→ **Directions for this task**: Return exactly the span of lines that opens with the line containing "right shoulder: (312, 361)" and closes with the last line of the data, inclusive.

Images with localized body landmarks
◇ ◇ ◇ ◇ ◇
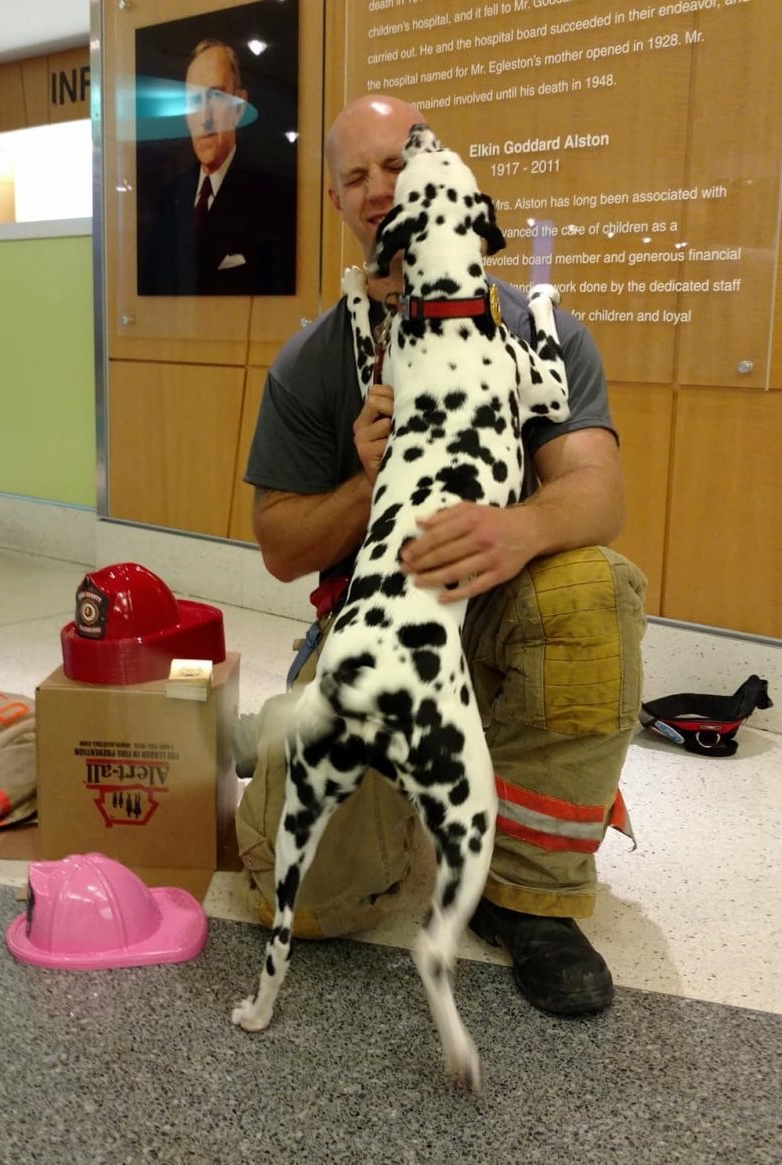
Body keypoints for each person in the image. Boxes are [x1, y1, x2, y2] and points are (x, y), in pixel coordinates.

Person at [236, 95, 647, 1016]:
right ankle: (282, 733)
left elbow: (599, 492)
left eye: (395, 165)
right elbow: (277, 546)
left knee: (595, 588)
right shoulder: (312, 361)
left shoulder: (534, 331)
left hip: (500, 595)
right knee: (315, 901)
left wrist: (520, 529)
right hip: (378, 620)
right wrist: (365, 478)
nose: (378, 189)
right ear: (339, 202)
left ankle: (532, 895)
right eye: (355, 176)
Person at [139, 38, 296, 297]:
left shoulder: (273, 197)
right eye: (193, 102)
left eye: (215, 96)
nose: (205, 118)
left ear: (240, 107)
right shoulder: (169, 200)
◇ ◇ ◇ ◇ ◇
→ **Answer to the exercise**:
right shoulder: (312, 361)
left shoulder: (534, 331)
left hip: (500, 595)
right knee: (315, 901)
left wrist: (520, 529)
right hip: (378, 620)
right wrist: (365, 478)
nose: (378, 189)
right ear: (339, 202)
left ankle: (532, 895)
right eye: (355, 176)
Person at [139, 38, 296, 297]:
left shoulder: (273, 197)
right eye: (193, 102)
left eye: (215, 96)
nose: (205, 118)
left ear: (240, 107)
right shoulder: (169, 200)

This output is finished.